Bug #14804
closedGzipReader cannot read Freebase dump (but gzcat/zless can)
Description
This is likely related to https://stackoverflow.com/questions/35354951/gzipstream-quietly-fails-on-large-file-stream-ends-at-2gb (and its accepted answer).
The file in question: http://commondatastorage.googleapis.com/freebase-public/rdf/freebase-rdf-latest.gz
(watch out, it's 30Gb compressed!)
Steps to reproduce:
require "zlib"
Zlib::GzipReader.open("freebase-rdf-latest.gz") { |f| f.each_line.count }
# => 14374340
However, the correct answer is different:
$ gzcat freebase-rdf-latest.gz | wc -l
3130753066
Another experiment showed that the last f.tell
was 1945715682
, while there's considerably more bytes in the uncompressed version. This fits well with the Stack Overflow report from C# linked above, which states the first "substream" contains exactly that many bytes.

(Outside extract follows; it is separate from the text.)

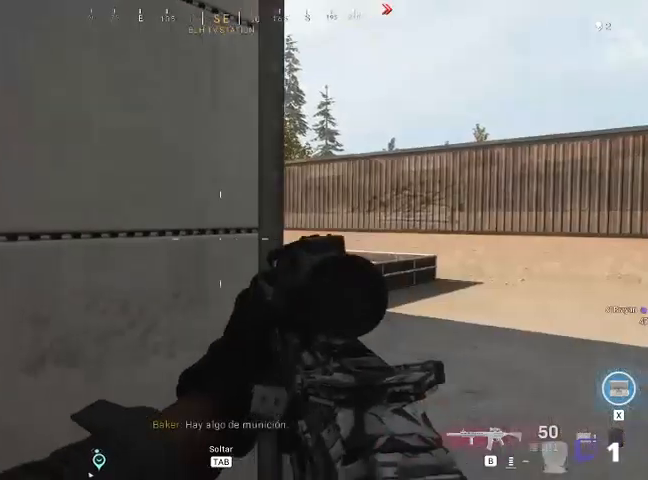
{"keys": ["q"], "mouse": [], "events": [[200, "a", "up"], [433, "q", "down"]]}
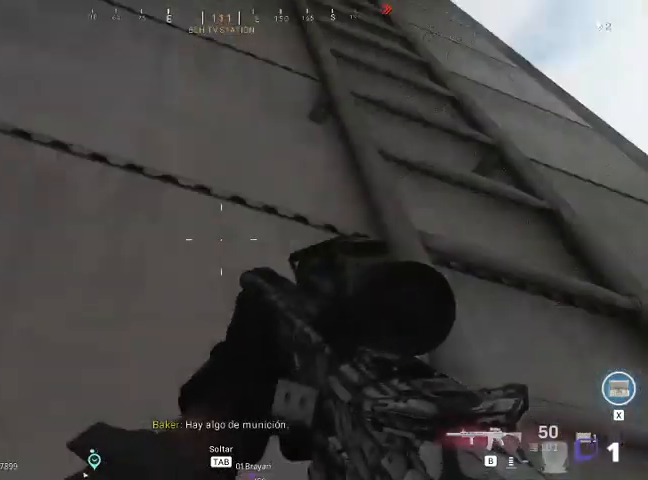
{"keys": ["q"], "mouse": [], "events": []}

If this is a hard constraint from the wrapped library (and thus should be fixed upstream), at least the documentation should mention it.
Updated by amadan (Goran Topic) over 6 years ago
(Note that f.each_line.count
would return the wrong result anyway, due to https://bugs.ruby-lang.org/issues/14805 , since 3130753066 is outside int32 range, but it doesn't have the chance to do so, on account of stopping prematurely.)
Updated by jeremyevans0 (Jeremy Evans) about 5 years ago
- Related to Bug #9790: Zlib::GzipReader only decompressed the first of concatenated files added
Updated by jeremyevans0 (Jeremy Evans) over 4 years ago
- Status changed from Open to Closed
This can now be handled using Zlib::GzipReader.zcat
, which was recently added to zlib.